Evaluation of a Novel Model of Blast-Induced Traumatic Brain Injury

Traumatic brain injury (TBI) has consistently accounted for a significant proportion of the casualties of modern war, and blast-related neurotrauma is associated with the severest casualties of current military operations in the Middle East (Armonda, et al., 2006). This research proposal will evaluate the utility of the drug diazoxide (DZ), in reducing the long-term effects of blast induced TBI. DZ, a mitochondrial ATP- sensitive potassium (KATP) channel opener, has exhibited remarkable neuroprotective properties in a wide range of TBI, stroke, and spinal cord injury models. DZ has a combination of effects, including protection of endothelial cells and blood-brain barrier function (Lenzser, Kis, Bari, & Busija, 2005), reduced neuron excitability (Griesemer, Zawar, & Neumcke, 2002), decreased extracellular glutamate and NMDA receptor activity (Pamenter, Shin, Cooray, & Buck, 2008), enhanced uptake of glutamate by astrocyte glutamate transporters (Sun, et al., 2008), reduced mitochondrial transition activity in injured cells (Wu, et al., 2006), reduced neuroinflammation (Liu, et al., 2006), induction of heat shock proteins (Blondeau, Plamondon, Richelme, Heurteaux, & Lazdunski, 2000), and oxidative stress (Teshima, et al., 2003). However, investigation of the effects of DZ in a mouse animal model of blast-induced TBI is nonexistent. To undertake this research, a novel model of blast-induced TBI that employs a high intensity focused ultrasound (HIFU) blast will be used.

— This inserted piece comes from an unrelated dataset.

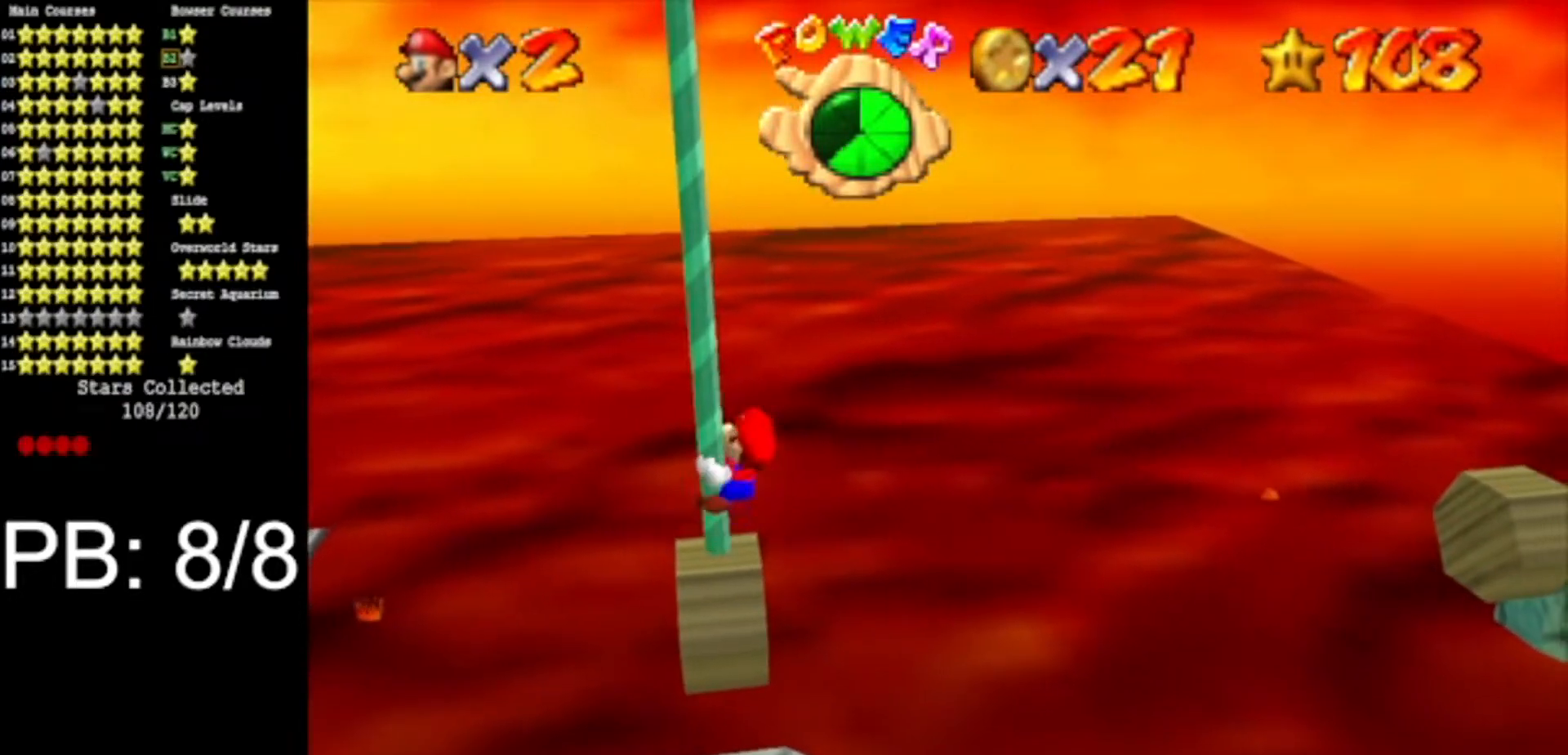
{"buttons": [], "left_stick": "up", "events": [[217, "C_RIGHT", "down"], [233, "C_DOWN", "down"], [300, "C_DOWN", "up"], [333, "C_RIGHT", "up"]]}
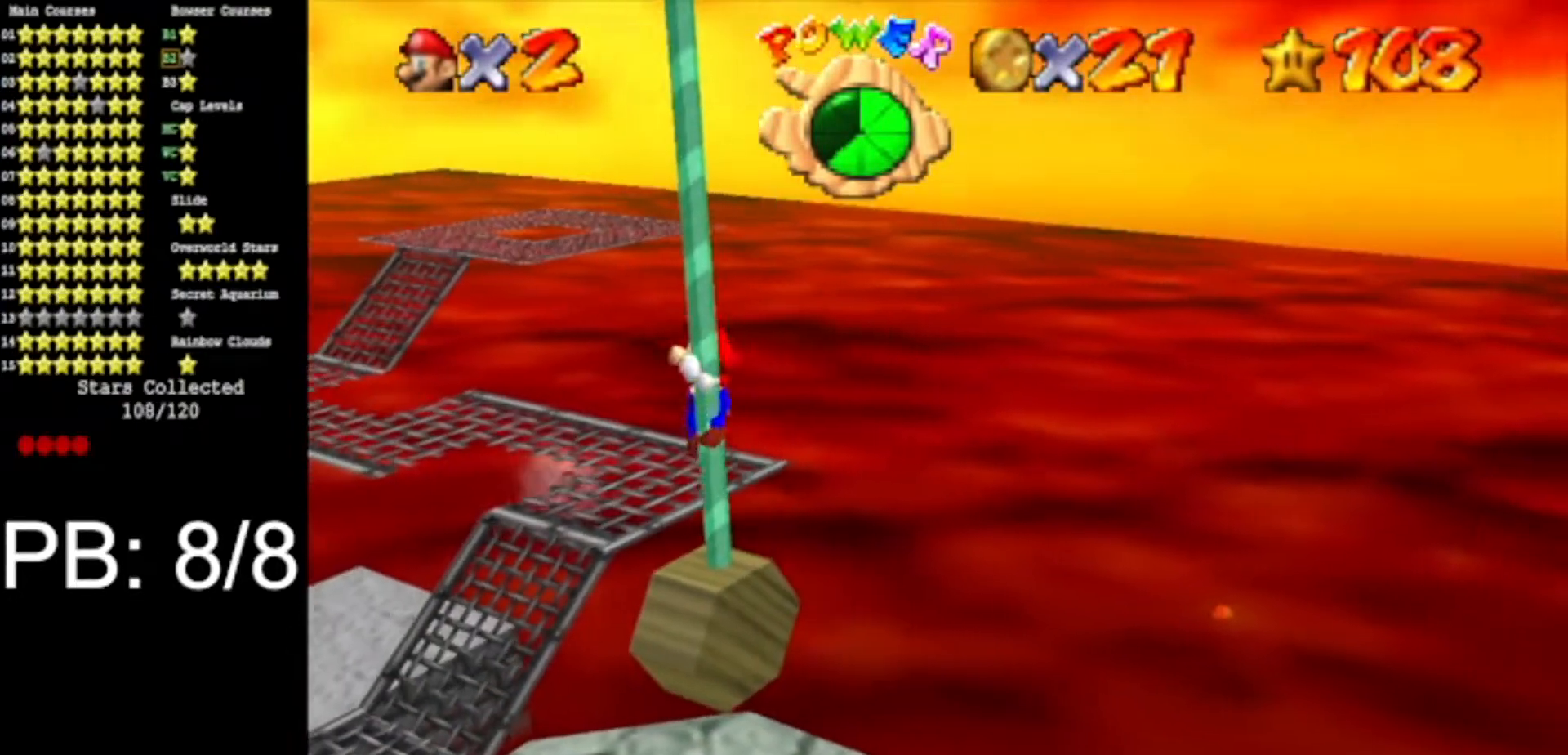
{"buttons": ["C_DOWN", "C_RIGHT"], "left_stick": "up", "events": [[434, "C_DOWN", "down"], [434, "C_RIGHT", "down"]]}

HIFU will permit investigators to explore the relationship between blast waveform characteristics and the type and extent of CNS injury by allowing for the precise and controlled localization of the blast wave. HIFU may also serve as a practical, “bench-top” alternative to other more complex and time consuming models of TBI. This research will also address a novel approach to understanding the effects of blast exposure on neurological function. To date, little work has been performed to assess the impact of blast upon neuronal cell adhesion molecule (NCAM) expression in the brain. NCAM acts as a “connector” of neural circuits in the CNS, mediating important roles in memory and learning. Disruption of NCAM function may underlie some of the cognitive impairments seen after blast exposure. Preliminary results from our lab indicate that HIFU injury adversely affects NCAM expression.